- _Extrait du texte_:
····················

La sobriété de plaisir

Il y a une semaine, j’ai fait la connaissance d’un nouveau blog (à moi, mais l’autrice ne l’a lancé que fin 2023), « Ask Someone Else First« . Malgré le nom, c’est tout en français ; cependant, je me suis trompé au début que c’était le travail d’une expatriée américaine, car elle a parlé d’avoir été à New York. Je regrette l’erreur. Mais laissez tomber. L’un des premiers billets que j’ai lu là-bas a semé une graine chez moi, et je ne vais pas arrêter d’y penser à moins que j’ajoute mon propre grain de sel.

Dans « Je veux me souvenir de tout », elle a écrit avec passion et sensibilité sur une décision qu’elle a prise de baisser sa consommation d’alcool. Moi, je suis arrivé au même endroit, par un chemin très différent, mais c’est quelque chose dont je galère à l’expliquer à mes amis français. Et je regrette surtout n’avoir rien dit samedi soir.

Défense de boire, Photo par worker, Domaine public

C’est bien connu en Europe que nous n’avons pas le droit à boire de l’alcool jusqu’à nos 21 ans. C’est apparemment bien cru que nous cherchons tous de fausses cartes d’identité pour éviter cette interdiction. Pas moi. Ce n’est pas parce que je suis vertueux ou respectueux des lois ; je ne suis ici pour me vanter de rien. C’est tout simplement parce que ma plus grande peur depuis toujours est aller en prison, et surtout à cause de quelque chose que je n’ai pas fait.

Évidemment, si j’ai eu une telle carte, je l’aurais fait et aurais mérité quel que ce soit en tant que punition. Mais avec ma chance, j’aurais été condamné juste pour y avoir pensé. Ça valait mieux de l’éviter tout court.

····················

- _Extraits de données_:
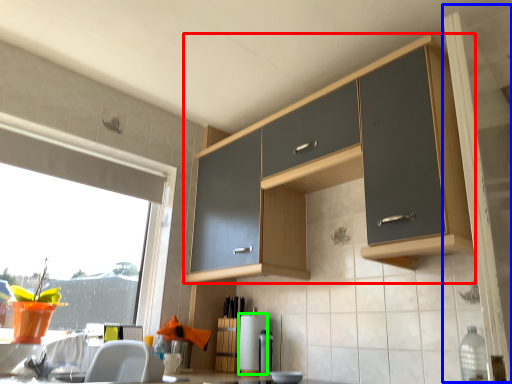
Question: Based on their relative distances, which object is farther from cabinetry (highlighted by a red box)? Choose from screen door (highlighted by a blue box) and appliance (highlighted by a green box).

Choices:
 (A) screen door
 (B) appliance

Answer: (B)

····················

- _Liste de tâches_:
1. Dites si le billet sur la sobriété confirme chacune des affirmations suivantes. Répondez par oui ou par non, en citant mot pour mot le passage du billet qui tranche.
(a) Le blog découvert par la personne qui écrit est rédigé en anglais.
(b) Le billet « Je veux me souvenir de tout » porte sur une décision de baisser sa consommation d’alcool.
(c) La personne qui écrit a cherché une fausse carte d’identité avant ses 21 ans.
2. Écrivez la suite du billet sur la sobriété, en partant de sa dernière phrase.

- _Problèmes résolus_:
1.
(a) Non : « Malgré le nom, c’est tout en français ».
(b) Oui : « elle a écrit avec passion et sensibilité sur une décision qu’elle a prise de baisser sa consommation d’alcool ».
(c) Non : « C’est apparemment bien cru que nous cherchons tous de fausses cartes d’identité pour éviter cette interdiction. Pas moi. »

2.
Alors je n’ai jamais rien bu jusqu’à mes 18 ans, à l’université. Cette année-là, je vivait dans un dortoir avec un groupe d’étudiants dans leur dernière année d’études (n’oubliez pas que ça fait 4 ans aux États-Unis ; ils avaient donc tous leurs 21 ou 22 ans). Ils étaient tous ennuyés que je refusais absolument d’en prendre, rabat-joie que je suis. ([Ça n’a jamais changé. — M. Descarottes])

Un samedi soir, ils ont décidé de changer la situation. Ils ont promis d’arrêter de me harceler sur le sujet si je prendrais un verre avec eux. Mais saisissant l’opportunité, en sachant que je n’avais aucune idée du goût de ces choses, ils m’ont donné un cocktail, un « amaretto sour », enrichi avec assez d’alcool pour compter pour 4 verres. Ils avaient vraiment envie de me voir ivre.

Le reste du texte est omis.